▶ TO BE DONE
Copy the lines below word for word, leaving out the pictures.
** Start of DATA RECORDS **
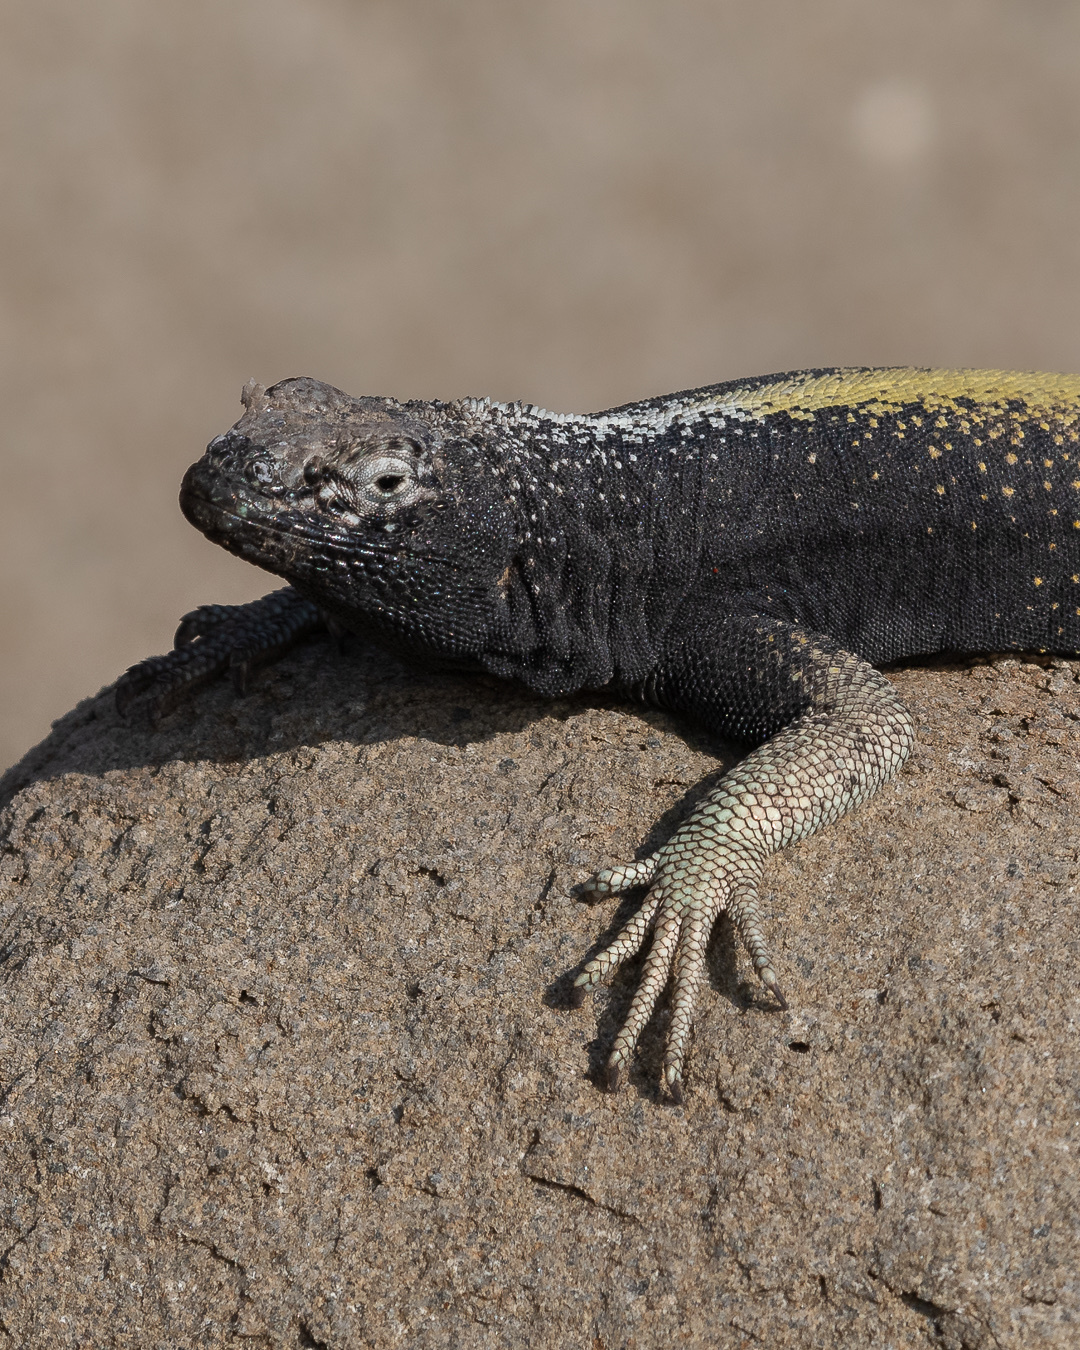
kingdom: Animalia
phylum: Chordata
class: Squamata
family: Tropiduridae
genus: Microlophus
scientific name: Microlophus quadrivittatus
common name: Four-banded pacific iguana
** End of DATA RECORDS **
▶ FULL RESPONSE
kingdom: Animalia
phylum: Chordata
class: Squamata
family: Tropiduridae
genus: Microlophus
scientific name: Microlophus quadrivittatus
common name: Four-banded pacific iguana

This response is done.